Где там мои струменты?» — решительно поднялся Михалап.
Он пошарил в темноте за балкой и достал оттуда старенький заплатанный мешок — его ещё бабка Апраксия сшила, а дырки на нём он самолично латал. Эти — как Михалап их называл — «струменты» он завсегда с пользой применял. Если, к примеру, хозяин жилья был ловок, степенен и хозяйственен и домовому был по нраву, то он всё в его дому аккуратно ремонтировал в свободное время — которого у него завались. Например — если где-то поломка или доска от гвоздя отстала. Тут он её и подладит. Хорошему человеку и помочь не в падлу — как говорили лагерные зэки. А если шелупонь какая — как эти московиты, к примеру — то не грех им и навредить слегка. Тут тоже струменты пригождаются. Проводку, там, сверлом спортить, потолок топориком обрушить, или крышу зубилом прохудить. В общем — очень полезный был у него мешочек. В ём — и топорик ладный есть, и долото старинное, и ножницы ещё дедовы, и ещё много чего всякого нужного в хозяйстве. Есть и вострое шильце, которым Михалап сегодня собрался уколоть эту самую Ларку-свиристёлку. Куда-нить в лопатку или, там, в ягодицу, когда она спиной во сне повернётся. Или уж куда получится. Та и не поймёт вовсе — чо да почему? Подумает — комар её куснул аль блоха цапанула. Капельку крови эту он тут же в чарочку стеклянную капнет, что у него ещё от Акима осталася.
«Вот она и чарочка», — приготовил он стеклянный стаканчик, сунув его в карман.
Как все домовые Михалап был основательным мужичком — готовился к делу, как следует. Надел на себя ватные штаны, кухайку Акимову, его же малахай заячий, и, закинув на плечо бабкин мешочек, хорошенько потопал ногами, уминая Акимовы кирзовые сапоги. Всё путём, всё ладно — всё ж, никак на мокрое дело идёт. Не хухры-мухры.
Девушка проснулась среди ночи от странного ощущения. Будто кто-то пристально наблюдает за ней из темноты, глядя прямо в лицо. Она и раньше, до проявления дара, нечто подобное чувствовала, а теперь и подавно поняла, что это домовой. И его взгляда даже ничуть не испугалась. Поладят как-нибудь, чай, не чужие. А если это Евдокия, случаем, то и её в этот раз она встретит. Как следует. Как воин, а не беззащитная жертва. Евдокия — всего лишь кошка, а она, Арония, теперь волчица.
Но тут она увидела, как откуда-то прямо с потолка на пол, будто кот, с лёгким шорохом обрушился небольшой мужичок. Был он в потрёпанной фуфайке и с мешком на плече. Даже не глядя на Аронию, он принялся деловито в нём рыться.
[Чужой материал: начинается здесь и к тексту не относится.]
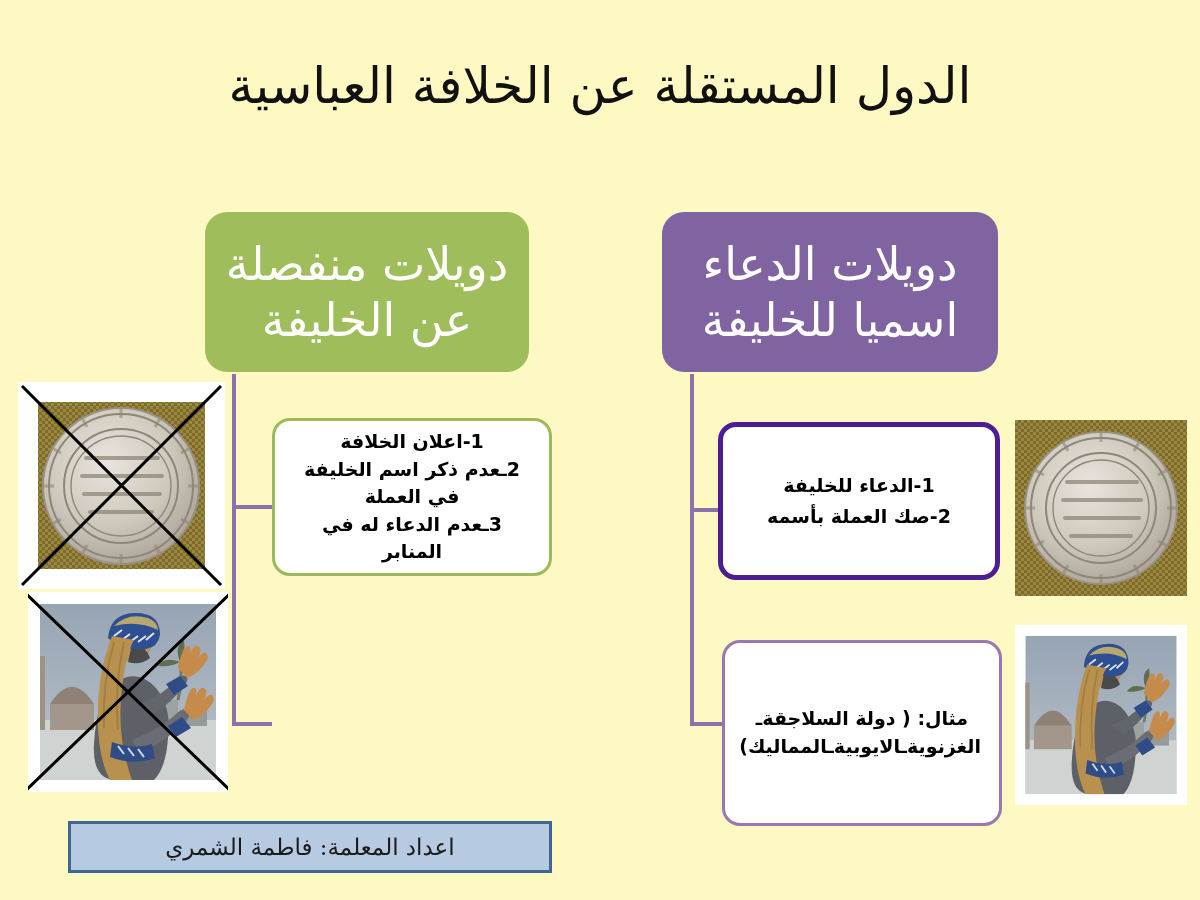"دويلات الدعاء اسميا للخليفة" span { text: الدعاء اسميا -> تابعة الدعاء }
Затем, что-то достав, шагнул к дивану, на котором, смежив веки, притаилась девушка. Она с интересом ждала продолжения этого действа. Мужичок, видимо, будучи полностью уверен в своей безнаказанности, легко сиганул ей на грудь и чем-то замахнулся. В его руке блеснуло что-то тонкое и явно металлическое. Арония мгновенно схватила его за эту лапу одной рукой, а другой — ухватила его за косматое ухо, торчащее из-под малахая.
— Кто тут ко мне незваным гостем пожаловал? — медовым голосом спросила она: Никак это ты, Михалап!
— Это ещё глянуть надо — кто к кому пожаловал! — загукал, заверещал, отбиваясь, домовой. — Я тут хозяин! А не ты! Отпусти, Ларка! А то хуже будет!
— Не Ларка я, невежа! — строго ответила девушка. — Я — Арония, ведунья. И твоя смерть — если не научишься вести себя.
— Так уж и смерть? — продолжал отбиваться Михалап. — И никакая ты не ведунья! Вон, Явдоха чуть тебя не уходила, а ты и не рыпнулася! И если б не бабка Полина…
— Не бабка! А Полина Степановна! — продолжая крутить ему ухо, внушала девушка. — Что ж ты, Михалап, такой грубиян?
— Сама — грубиян! — завопил тот. — Я спасти тебя хотел!
— Это как? Вот этим шильцем заколоть?
Продолжая держать его за ухо, Арония выхватила опасный инструмент из его лапы.
— Не заколоть, а взять у тебя каплю крови! Чтоб Явдоха от тебя отстала! Она ж с тебя живой не слезет. А я б отдал ей каплю и всё на том! — сердито верещал домовой.